Reviewed by Kristin
Joanne Fluke is back with yet another cozy cooking mystery: Blackberry Pie Murder. Hannah Swensen is baking cookies, planning her mother’s wedding to Doc, and trying her best not to find any more dead bodies. Cookies—check. Wedding planning—well, this is her mother we are talking about. No more dead bodies—oops. Famous last words.
After an article in the Lake Eden Journal snarkily points out that it has been over four months since any member of the Swensen family has found a dead body, Hannah picks up her friend and Cookie Jar employee, Lisa, and takes her to the auto mechanic during a thunderstorm. Going down a winding country road, Hannah and Lisa suddenly feel a thump. That four month body-free spell? It’s over. Not only is there another dead body, but Hannah is arrested for vehicular homicide.
As the proprietor of The Cookie Jar, Hannah sounds as if she must be an amazing cook. Every time a new type of cookie is mentioned, the recipe is at the end of the chapter: cook’s notes, variations and all. All the recipes sound delicious, although I must admit that I skip over them. Hannah and company bake at least three or four times a day, between cookies to sell at The Cookie Jar, desert for an impromptu meal, or just any time someone needs to be perked up with chocolate. Maybe we should be shelving these in the 641.5 section.
While I found the beginning of this series to be cute and enjoyable, it has become somewhat repetitive with seventeen titles featuring Hannah, her family and her two beaus: Mike and Norman. Since the very first book (Chocolate Chip Cookie Murder), Hannah has been going back and forth between the handsome and exciting cop Mike, and the steady, dependable dentist Norman. The love triangle has gone on long enough. Hannah’s mother is getting married; it’s time for Hannah to move forward and take one of the men up on his proposal and cut the other one loose, or just cut both of them loose and move on as an independent woman.

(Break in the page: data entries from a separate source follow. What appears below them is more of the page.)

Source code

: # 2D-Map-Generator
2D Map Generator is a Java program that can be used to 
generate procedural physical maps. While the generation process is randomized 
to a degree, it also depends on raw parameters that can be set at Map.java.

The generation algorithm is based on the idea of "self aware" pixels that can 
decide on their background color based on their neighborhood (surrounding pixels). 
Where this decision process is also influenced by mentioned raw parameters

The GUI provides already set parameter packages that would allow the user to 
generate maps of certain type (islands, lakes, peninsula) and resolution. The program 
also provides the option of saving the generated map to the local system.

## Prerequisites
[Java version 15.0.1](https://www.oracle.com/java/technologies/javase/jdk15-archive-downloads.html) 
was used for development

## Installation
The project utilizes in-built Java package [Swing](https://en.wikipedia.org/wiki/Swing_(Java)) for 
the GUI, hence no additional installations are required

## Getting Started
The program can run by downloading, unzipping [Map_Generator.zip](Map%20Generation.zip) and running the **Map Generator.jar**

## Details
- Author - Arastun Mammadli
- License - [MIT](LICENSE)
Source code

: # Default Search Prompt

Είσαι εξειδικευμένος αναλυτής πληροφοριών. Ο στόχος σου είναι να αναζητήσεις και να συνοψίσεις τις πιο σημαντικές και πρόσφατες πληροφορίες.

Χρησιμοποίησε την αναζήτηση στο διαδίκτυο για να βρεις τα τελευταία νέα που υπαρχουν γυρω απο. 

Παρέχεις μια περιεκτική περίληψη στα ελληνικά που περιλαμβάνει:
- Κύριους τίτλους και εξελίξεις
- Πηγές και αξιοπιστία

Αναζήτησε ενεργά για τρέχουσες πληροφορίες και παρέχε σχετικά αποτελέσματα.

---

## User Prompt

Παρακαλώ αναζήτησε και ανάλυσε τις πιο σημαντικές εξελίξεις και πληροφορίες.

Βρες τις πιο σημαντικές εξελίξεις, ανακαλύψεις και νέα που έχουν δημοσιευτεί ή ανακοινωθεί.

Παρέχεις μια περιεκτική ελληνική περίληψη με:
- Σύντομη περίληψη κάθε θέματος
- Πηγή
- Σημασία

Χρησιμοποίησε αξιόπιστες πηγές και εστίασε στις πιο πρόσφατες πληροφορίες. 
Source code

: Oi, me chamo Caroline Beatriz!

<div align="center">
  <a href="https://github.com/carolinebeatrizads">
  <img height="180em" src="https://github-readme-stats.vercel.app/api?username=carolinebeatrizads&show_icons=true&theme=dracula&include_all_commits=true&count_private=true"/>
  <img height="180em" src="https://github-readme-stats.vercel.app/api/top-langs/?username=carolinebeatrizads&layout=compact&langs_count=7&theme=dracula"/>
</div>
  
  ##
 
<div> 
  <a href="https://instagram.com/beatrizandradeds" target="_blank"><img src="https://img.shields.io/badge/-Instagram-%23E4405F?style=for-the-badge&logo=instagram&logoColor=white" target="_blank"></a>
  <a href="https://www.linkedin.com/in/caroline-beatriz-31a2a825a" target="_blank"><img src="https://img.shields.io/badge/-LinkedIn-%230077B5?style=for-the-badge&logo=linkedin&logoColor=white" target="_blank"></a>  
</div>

I don’t know if I was just not in the mood for a cozy cooking mystery, but this book fell flatter than, well, a fallen cake. Fluke is always telling us things that don’t seem to be important. Why do we need to know that in order to install a fancy toilet in a condo, you must get the homeowners association’s permission? Is this relevant to the mystery? Did I miss something? The ending is a bit of a cliff-hanger. Perhaps Fluke is trying to keep people hooked and looking forward to the next book in the series. I hate to “break-up” with an author, but I think it may be time.